LLaMA-Factory provides a unified training interface with WebUI for LoRA/QLoRA fine-tuning across 100+ models, with built-in dataset preprocessing and evaluation.
PEFT is particularly well-suited for fine-tuning foundation models into specialized agents:
Fine-tuning on tool-use datasets (function schemas + examples) with LoRA teaches models to produce syntactically correct JSON tool invocations. Small LoRA adapters (r=8) suffice for models already familiar with function calling; higher rank helps for models trained without it.

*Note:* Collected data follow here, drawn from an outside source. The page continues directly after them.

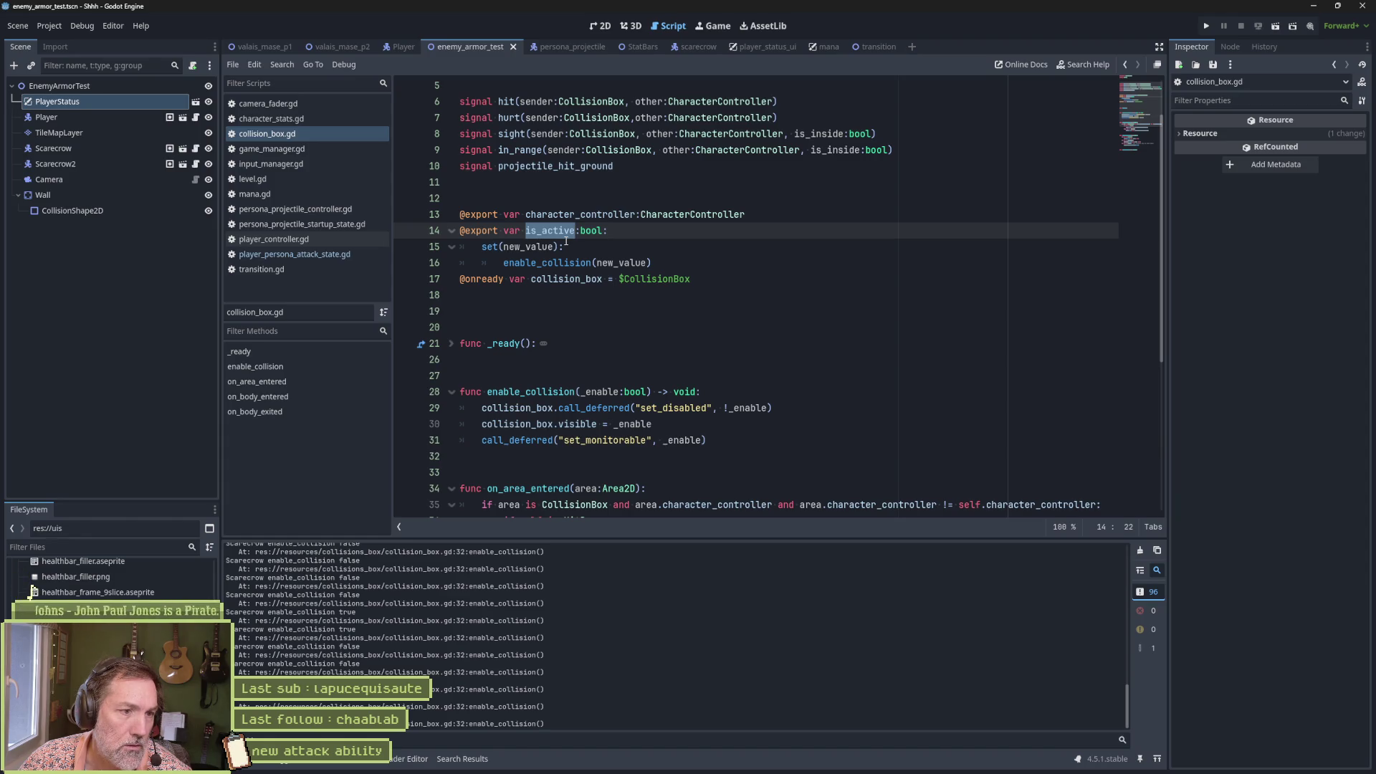
{"action": "left_click", "coordinate": [703, 292]}
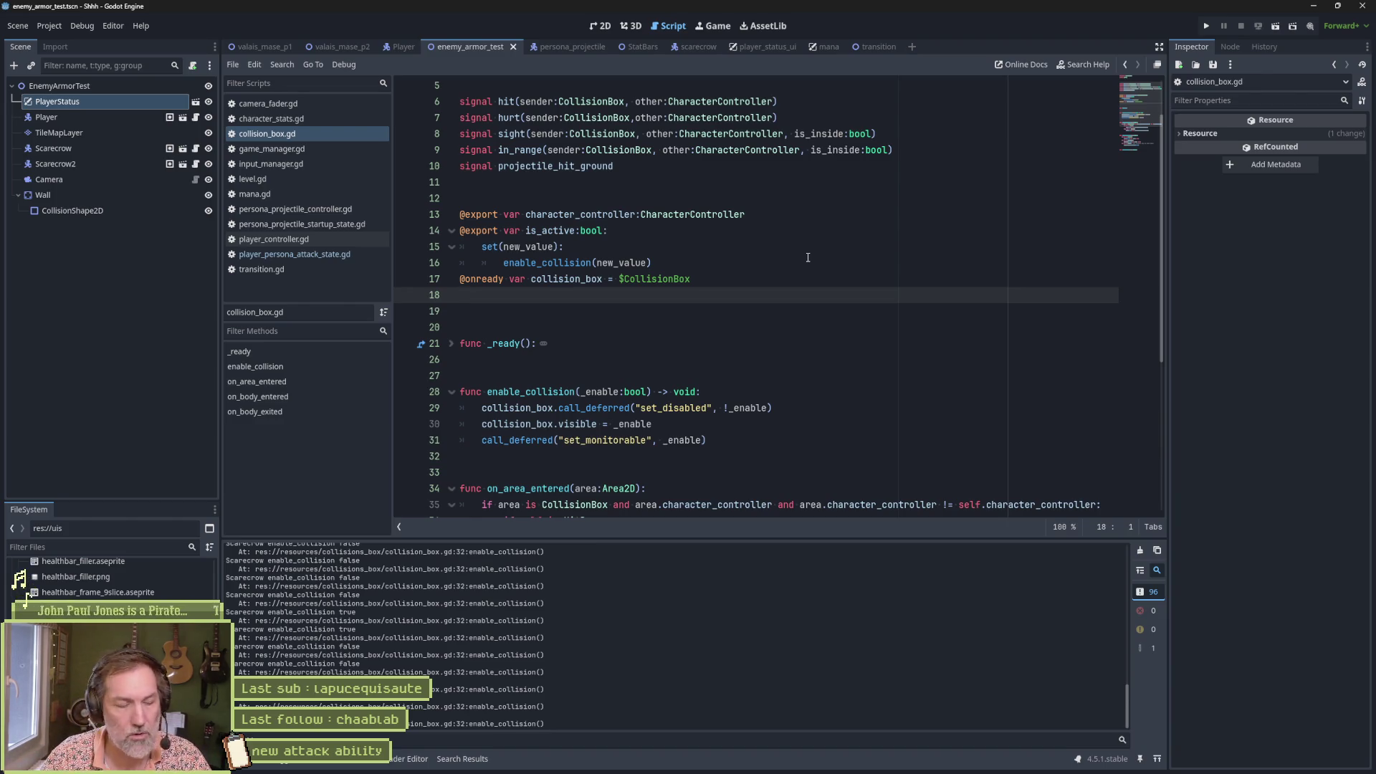
Step: Declare var _is_active: bool and assign _is_active = new_value in the is_active setter, then save
{"action": "type", "text": "var _is_active: boo"}
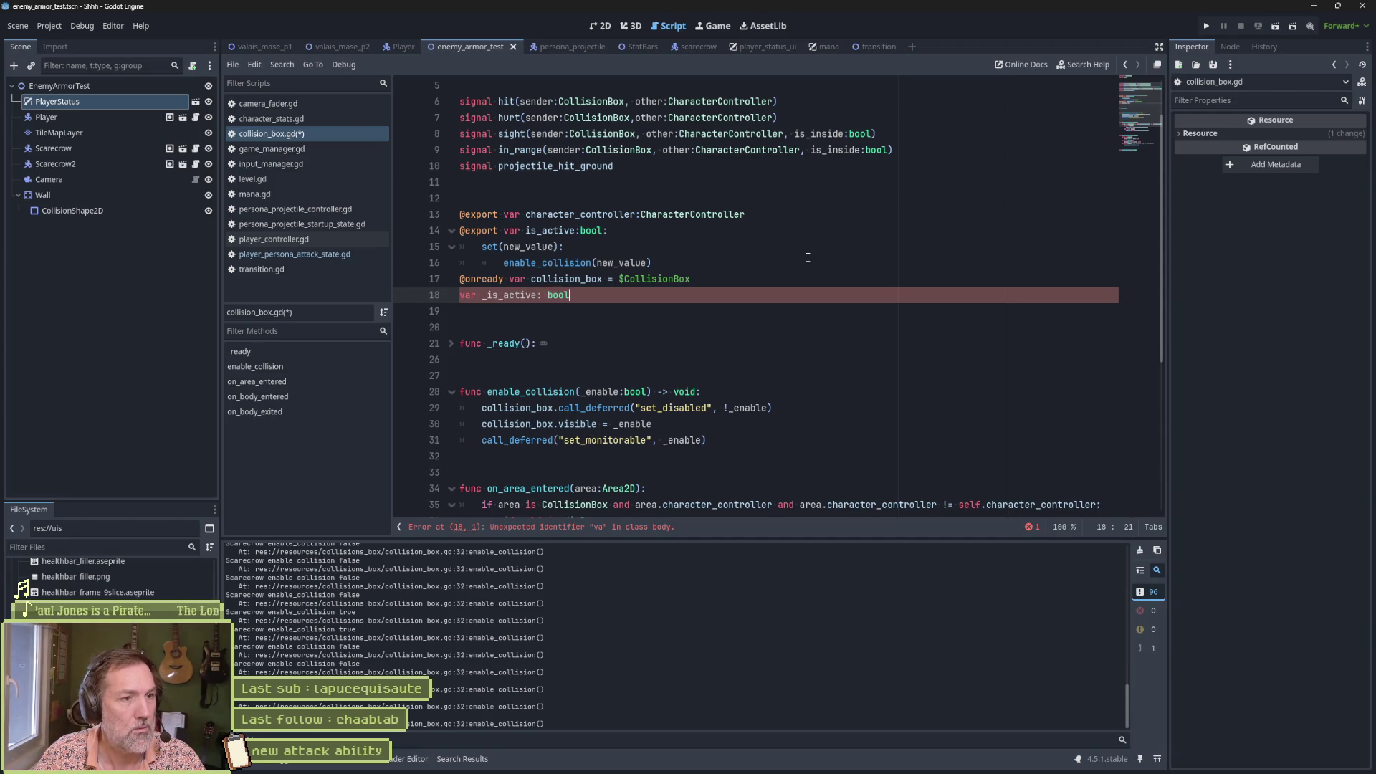
{"action": "type", "text": "l"}
{"action": "double_click", "coordinate": [509, 295]}
{"action": "key", "text": "ctrl+c"}
{"action": "left_click", "coordinate": [705, 247]}
{"action": "key", "text": "Return"}
{"action": "key", "text": "ctrl+v"}
{"action": "type", "text": "= new_value"}
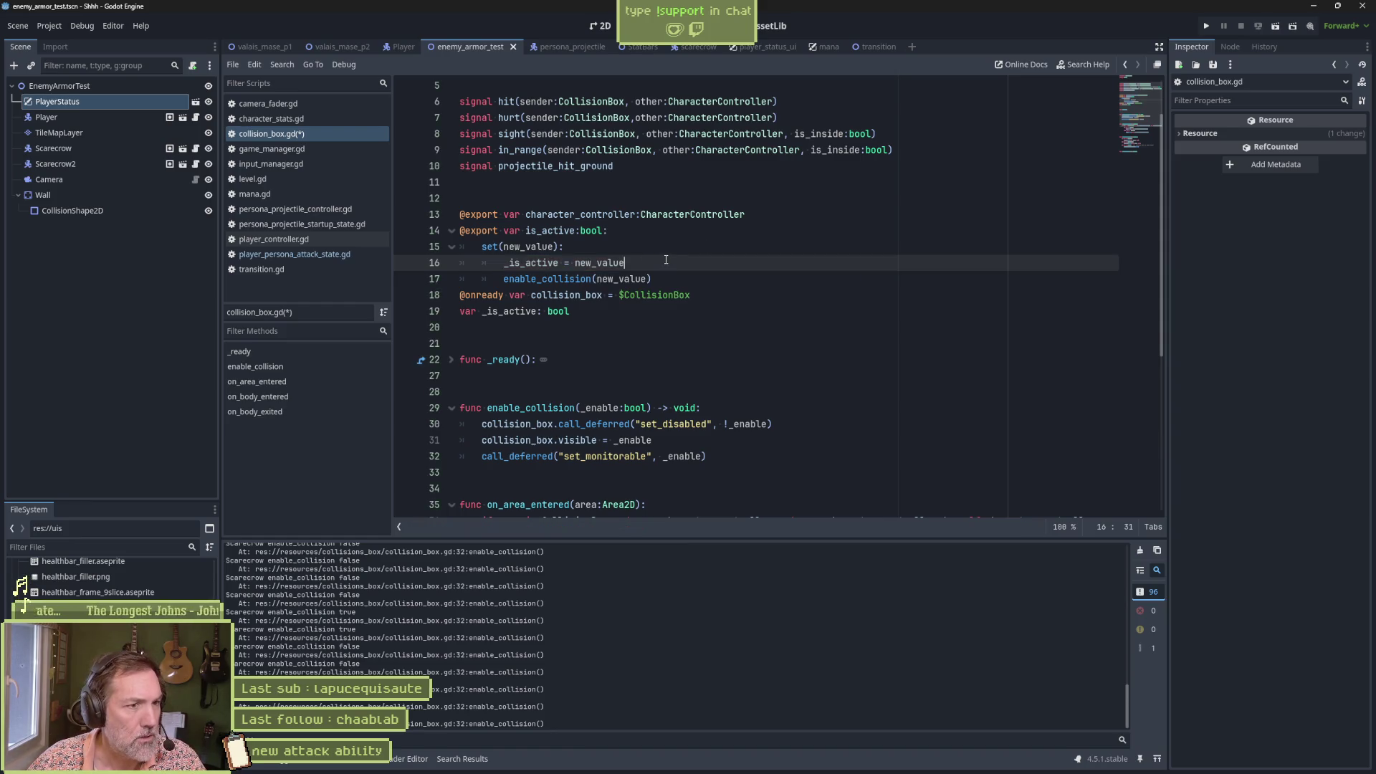
{"action": "key", "text": "ctrl+s"}
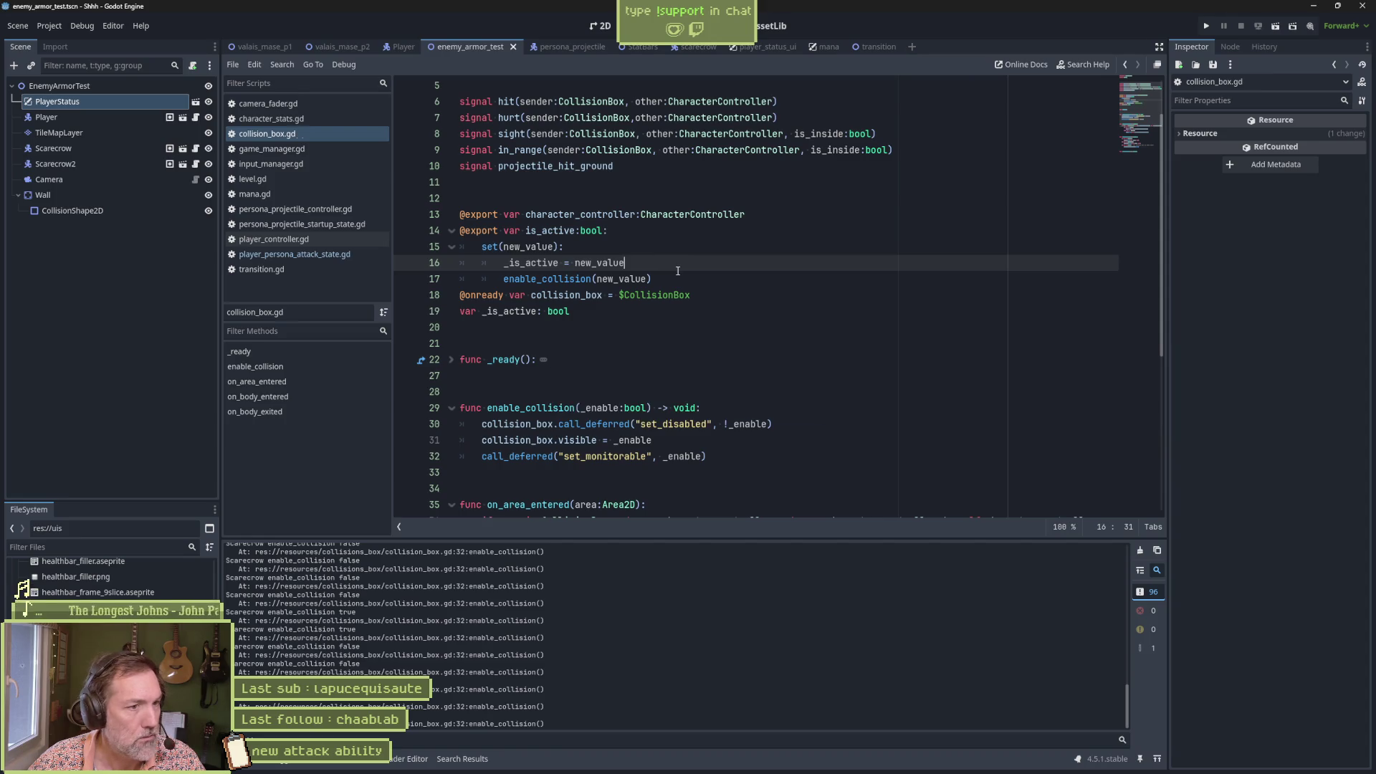
Step: Search all project files for is_active (8 matches), then return to the property declaration
{"action": "double_click", "coordinate": [548, 230]}
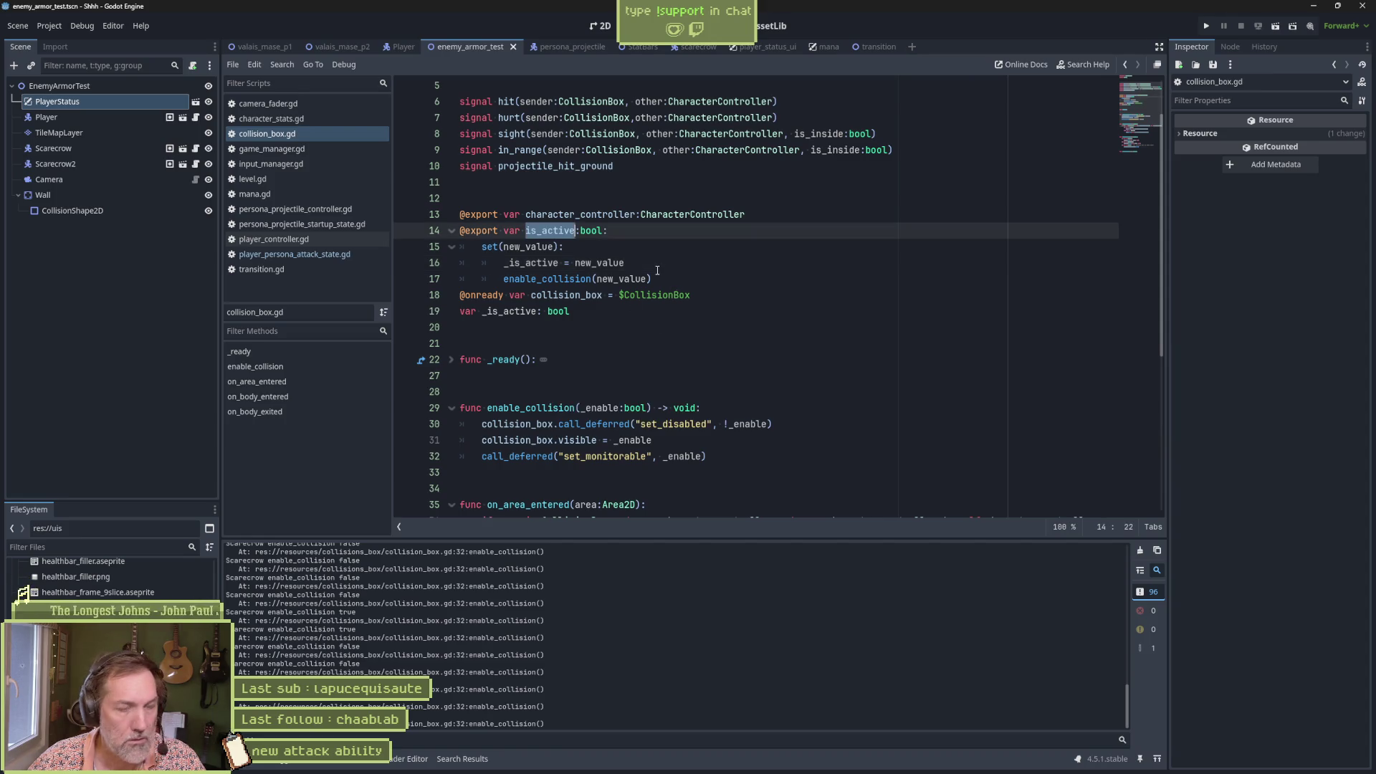
{"action": "key", "text": "ctrl+shift+f"}
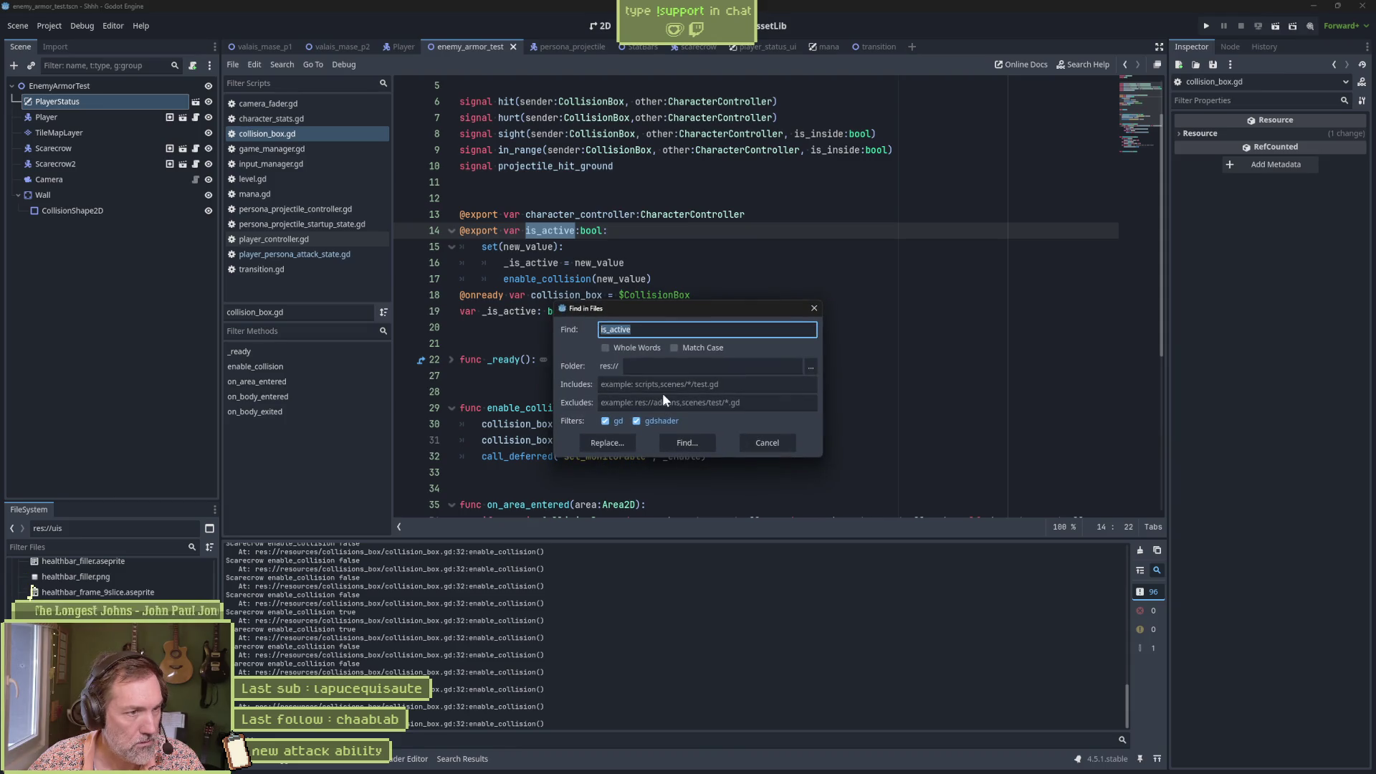
{"action": "left_click", "coordinate": [679, 434]}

LoRA fine-tuning on domain-specific schemas trains reliable structured JSON/XML output — critical for agents that must interface with APIs and databases without post-hoc parsing workarounds.
QLoRA enables adapting 13B–70B models to specialized domains (legal, medical, code review) on consumer hardware, producing agents that outperform GPT-4 on narrow benchmarks at a fraction of inference cost.
LoRA adapters can encode distilled knowledge from a larger teacher model — the student is fine-tuned via LoRA on the teacher's outputs (often combined with DPO or KTO), compressing capability into a smaller deployable model.
Frameworks like vLLM and S-LoRA support serving hundreds of LoRA adapters on a single GPU cluster using a shared base model. Each user/task/tenant gets their own adapter, enabling personalization at scale with near-zero marginal cost per adapter.
The LoRA-as-Tools pattern10) treats individual LoRA adapters as callable tools within an agent architecture. A router model selects which LoRA adapter to activate per inference step, enabling compositional specialization: one adapter for code generation, one for retrieval formatting, one for safety filtering — dynamically composed at runtime without multi-model overhead.